Cette semaine, je crois me souvenir que dans un cauchemar (celui de lundi? ou mercredi? à moins qu'il ne s'agisse de celui de mardi) il était question de la mère des terroristes. Comment élever son enfant qui grandit dans la haine, loin des valeurs inculquées ouvéhiculées par la tradition, la morale ou même la religion? Comment, et par quel excès de misanthropie en arrive-ton à tuer de sang froid des personnes que l'on ne connait pas, des jeunes, des moins jeunes, des innocents, libres. Et comment l'accepter quand on est soi-même parent de ces monstres?

Et ces questions se mêlent en vrac depuis des jours et des jours dans ma tête et dans mes doigts, dans mes cauchemars et mes conversations.

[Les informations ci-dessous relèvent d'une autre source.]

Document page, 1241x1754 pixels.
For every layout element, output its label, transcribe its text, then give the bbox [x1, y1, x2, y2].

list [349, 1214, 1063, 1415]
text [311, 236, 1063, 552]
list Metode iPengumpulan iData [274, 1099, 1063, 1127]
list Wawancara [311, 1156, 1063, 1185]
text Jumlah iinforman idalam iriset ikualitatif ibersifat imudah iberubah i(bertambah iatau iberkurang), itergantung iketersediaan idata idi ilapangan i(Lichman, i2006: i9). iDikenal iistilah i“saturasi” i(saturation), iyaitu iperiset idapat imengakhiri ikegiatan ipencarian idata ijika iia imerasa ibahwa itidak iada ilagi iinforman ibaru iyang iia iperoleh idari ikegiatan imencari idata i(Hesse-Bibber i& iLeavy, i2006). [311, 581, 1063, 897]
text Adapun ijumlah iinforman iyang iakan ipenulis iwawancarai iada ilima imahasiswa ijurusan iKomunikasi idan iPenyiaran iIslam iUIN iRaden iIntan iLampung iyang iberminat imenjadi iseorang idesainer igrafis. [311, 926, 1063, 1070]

J'ai envie d'évoquer le bonheur de retrouver ma maman, toute fragile mais réveillée, sortie de son statut de "Belle au bois dormant" qui m'a semblé durer des mois, de découvrir sa voix enrouée, de ne pas oser la serrer dans mes bras, elle si frêle. Mais le bonheur d'échanger à nouveau, de la lire, l'entendre, la voir. Ne pas pouvoir imaginer vivre sans elle et son amour...

Et puis, il y a aussi le cri de colère, d'injustice d'une mère dont l'enfant est encore privé autant de mots que d'école, la faute au système? à l'Education Nationale? quoiqu'on en dise, le handicap prive d'accès à la normalité sociale, quoi qu'on en pense, il s'agit de maltraitance.

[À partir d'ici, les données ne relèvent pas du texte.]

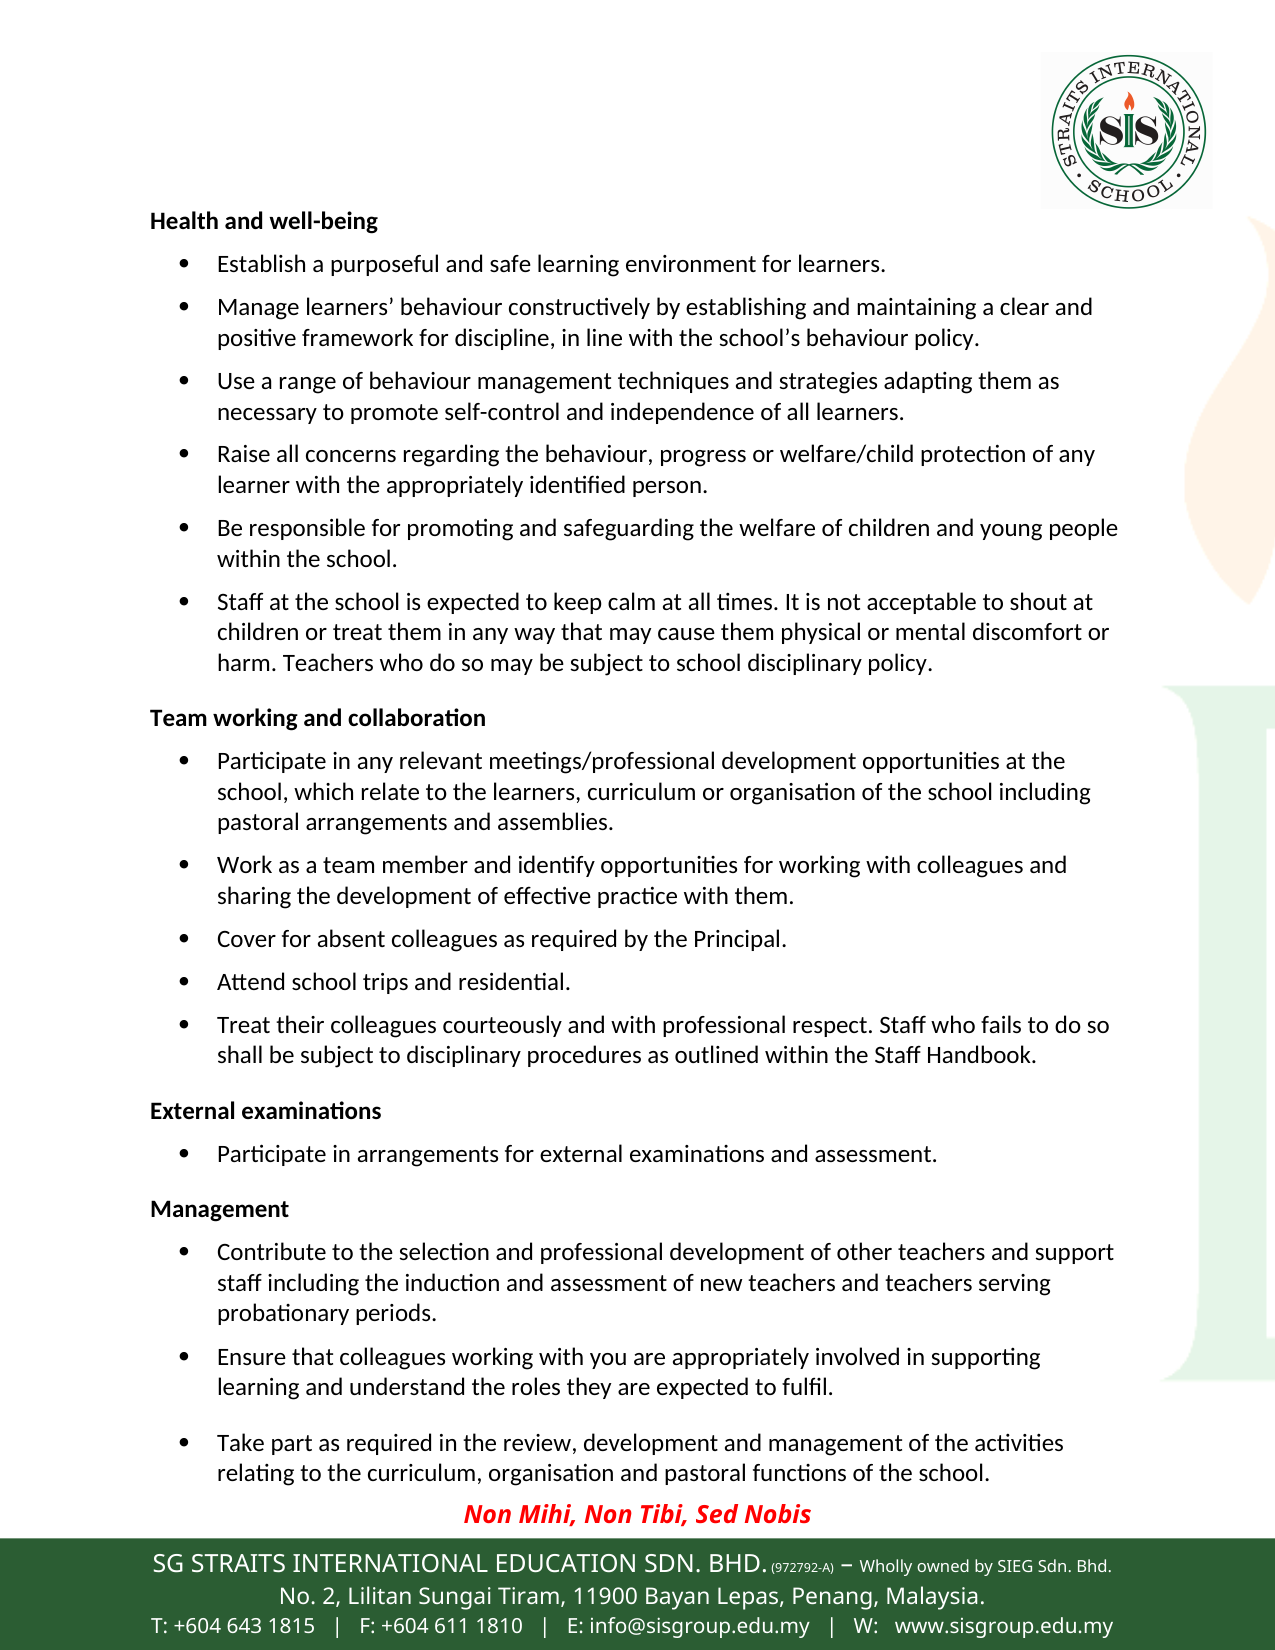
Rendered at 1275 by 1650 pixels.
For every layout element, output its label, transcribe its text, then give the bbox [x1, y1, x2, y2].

Au milieu, je me débats avec ma propre maternité, mes agacements, mes envies de solitude et liberté, la dé-fusion avec Ernest qui chaque fois qu'elle avance, régresse de plus belle dans les jours qui suivent. La culpabilité qui se mêle aussi à tout ça, quand après un rendez-vous chez l'ORL l'oreille d'Ernest coule. C'est du sang (et c'est normal) mais je le pousse doucement dans sa classe pour qu'il rejoigne ses camarades et que je retrouve mes stagiaires qui passent leurs premiers oraux blancs. Comme devoir choisir. L'incompréhension du personnel de l'école. L'appel passé quelques heures plus tard pour venir le récupérer.

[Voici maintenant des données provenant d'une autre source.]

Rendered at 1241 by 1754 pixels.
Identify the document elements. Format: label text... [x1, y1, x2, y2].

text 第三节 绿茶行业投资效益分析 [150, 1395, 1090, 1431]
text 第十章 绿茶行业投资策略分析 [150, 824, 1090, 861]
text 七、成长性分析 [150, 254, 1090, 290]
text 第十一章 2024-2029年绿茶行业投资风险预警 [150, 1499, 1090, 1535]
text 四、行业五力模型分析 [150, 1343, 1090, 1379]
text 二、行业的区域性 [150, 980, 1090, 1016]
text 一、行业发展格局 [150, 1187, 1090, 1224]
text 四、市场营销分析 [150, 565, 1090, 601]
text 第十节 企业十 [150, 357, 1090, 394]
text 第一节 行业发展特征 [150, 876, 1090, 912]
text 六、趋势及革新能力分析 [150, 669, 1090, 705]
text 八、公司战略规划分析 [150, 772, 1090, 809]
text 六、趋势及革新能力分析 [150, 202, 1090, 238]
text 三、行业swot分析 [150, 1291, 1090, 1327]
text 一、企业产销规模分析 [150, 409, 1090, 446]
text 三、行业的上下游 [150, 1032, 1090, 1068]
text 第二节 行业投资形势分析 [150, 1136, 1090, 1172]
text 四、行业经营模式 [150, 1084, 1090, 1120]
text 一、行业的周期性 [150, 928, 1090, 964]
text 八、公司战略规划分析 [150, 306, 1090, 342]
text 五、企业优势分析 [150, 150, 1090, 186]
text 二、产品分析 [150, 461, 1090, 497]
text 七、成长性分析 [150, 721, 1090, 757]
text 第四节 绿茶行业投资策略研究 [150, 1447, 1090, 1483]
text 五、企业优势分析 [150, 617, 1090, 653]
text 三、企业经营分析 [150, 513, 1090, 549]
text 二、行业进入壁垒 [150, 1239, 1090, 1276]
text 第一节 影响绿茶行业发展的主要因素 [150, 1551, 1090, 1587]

La sensation d'être oppressée par leurs cris, disputes et la responsablité que tout cet amour engendre ; paradoxalement, étrange ambivalence maternelle, ressentir le manque d'eux si vite.

Cette semaine, sans Epoux à la maison, j'ai encore une fois éprouvé une immense admiration pour les Maman Solo. Chaque nuit notre lit a été occupé par un tête blonde (et une boule de poils gris) et celle où j'ai enfin dormi, d'un sommeil réparateur, c'est celle où j'étais seule à la maison. Plus de 7 ans sans vivre cela et j'avoue que c'était excessivement bon, au milieu de cette tempête de stress divers.

Je crois sortir d'une période qui m'a fait prendre 10 ans en 10 jours. Il va falloir retrouver l'énergie de ma jeunesse, et peut-être aussi j'espère, celle de l'insouciance.